### WHAT IS EXPECTED:
Copy every line of the data exactly, keeping out any picture.

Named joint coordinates
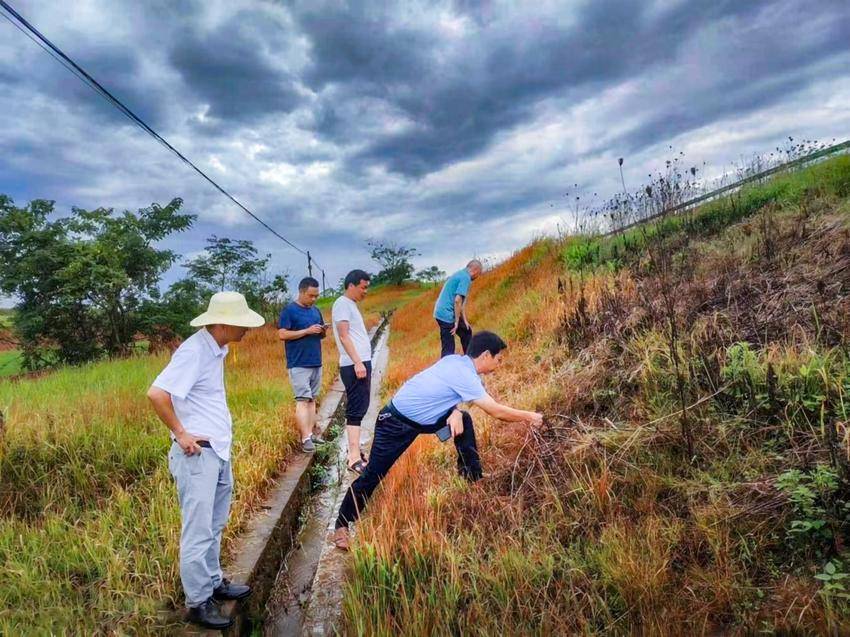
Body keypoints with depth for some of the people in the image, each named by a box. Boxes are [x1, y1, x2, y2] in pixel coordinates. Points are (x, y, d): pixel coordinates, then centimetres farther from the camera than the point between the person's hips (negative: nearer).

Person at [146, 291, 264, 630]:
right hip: (198, 454, -9)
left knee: (214, 525, 20)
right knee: (198, 531, 2)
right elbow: (156, 394, -27)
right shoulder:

### RESULT OF THE EXERCISE:
Body keypoints with depth for some of the people in the image, each named by a box. Boxes are [x1, y1, x2, y2] in pixel coordinates. Points are (x, y, d): pixel coordinates, then centimetres farther from the camera than the point between the person's hips (negative: nearer).

Person at [146, 291, 264, 630]:
right hip: (198, 454, -9)
left knee: (214, 525, 20)
right knee: (198, 531, 2)
right elbow: (156, 394, -27)
right shoulder:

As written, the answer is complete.